Isaías 42, 1-4. 6-7; Sal 28, 1a y 2.3ac-4.3b y 9b-10 ; Hechos de los apóstoles 10,34-38; san Marcos 1, 7-11

Juan el Bautista, el precursor del Señor, es también uno de los protagonistas en la fiesta de hoy: la manifestación de Dios en el Bautismo de Jesús. Hace dos días éramos testigos de esa otra manifestación, la Epifanía, en la que unos Magos venidos de Oriente fueron a adorar al Niño Dios. En aquella ocasión contemplábamos hasta qué punto era capaz de humillarse el poder de Dios para hacerse asequible a nuestra propia debilidad. Ahora es el Bautista el que reconoce la divinidad de Cristo y se aparta, una vez terminada su misión, para que sea otra Luz la que brille, ya definitivamente, sobre la humanidad.

San Pedro, en el libro de los Hechos, nos recuerda que Dios no hace distinciones, sean ricos o pobres, niños o ancianos, sanos o enfermos… Todos entran en el plan de Su salvación. Dios quiere, como dirá san Pablo, que todos los hombres se salven, que descubran la paz que quiere llevar a todos los corazones, y que unos pobres pastores escucharon anunciar la noche en que nació el Salvador. ¡Sí!, pobres somos todos (da igual la condición o el estado de cada uno), porque cuando no se tiene lo esencial, el amor de Dios, nos encontramos en la misma situación: huérfanos de la gracia divina, que es la que nos da la garantía de ser algo más que “buenos”; nos hace incorporarnos a la obra del Espíritu Santo, que no es otra cosa, sino participar de la misma santidad de Dios.

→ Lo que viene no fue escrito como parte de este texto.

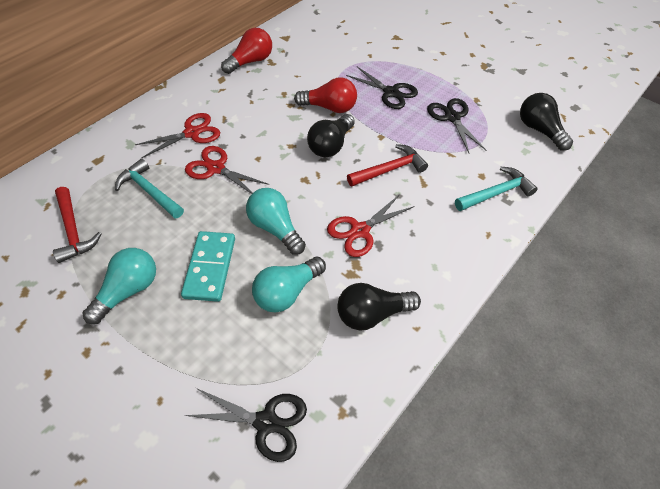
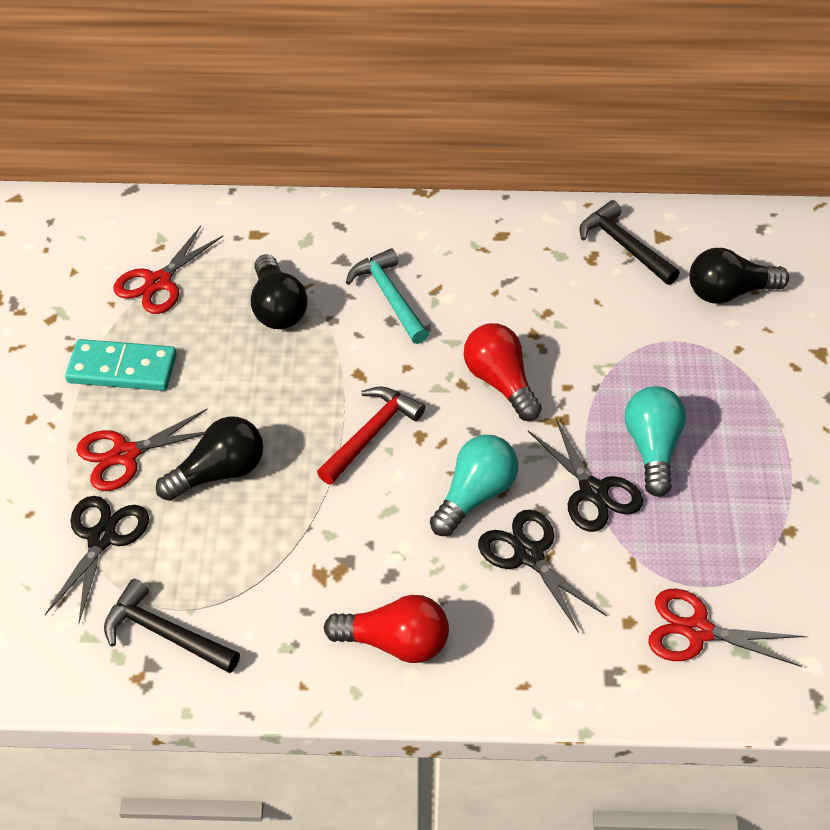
black hammer: 0 -> 2
red hammer: 2 -> 1
turquoise hammer: 2 -> 1
turquoise light bulb: 3 -> 2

Una voz sale del Cielo proclamando que Aquel que es bautizado en el Jordán es su Hijo. Pero es importante que recordemos que esa misma invitación se nos hace a cada uno de nosotros. En el bautismo de Cristo está también el nuestro propio, porque hemos sido incorporados a participar de una única filiación divina que poseemos por los méritos de su Hijo. “Tú eres mi hijo amado, mi predilecto”, te dice Dios también a ti, para que se manifieste en tu vida el amor que te tiene y que has de custodiar, como el mayor de los regalos, por siempre.

En el día de Epifanía los Magos depositaron sus regalos a los pies del Hijo de Dios. No nos avergonzamos que nuestro “oro” sean las cosas que nos atan a tantas cosas, que el “incienso” supongan la carga de vanidades por las que presumimos sin saber por qué, ni que la “mirra” consista en todos esos aspectos dolorosos de nuestra vida (enfermedades, dolores, sufrimientos)… Si esto es lo único que podemos ofrecer a un Niño desnudo en un Pesebre, también la fe nos lleva al convencimiento de que será transformado en amor.

También ahora, en este preciso momento, tenemos la opurtinidad de conocer la hora de la manifestación de Dios. Sólo es necesaria, por nuestra parte, una mínima predisposición: hacernos querer por el Amor. Tú lloras, Él también lo hizo en Belén. Tú sufres, también sufrió Dios su desnudez como hombre… El Misterio de Navidad ha sido el momento adecuado en el que todas las horas del mundo han tenido su única referencia en el tiempo de Dios. Por eso, más que palabras, nos hemos dedicado a contemplar la salvación que ha salido a nuestro encuentro para hablarnos de “tú a tú”.

La Virgen fue la primera en adorar al Hijo de Dios. Primero lo hizo en sus entrañas, después en un Pesebre, posteriormente durante toda su vida, hasta que en esa adoración de Cristo crucificado, también supo descubrir la gran manifestación del amor de Dios a los hombres.¡Vamos también, tú y yo, a adorarlo! Y cualquier circunstancia de nuestra vida se transformará en la “hora” de Dios.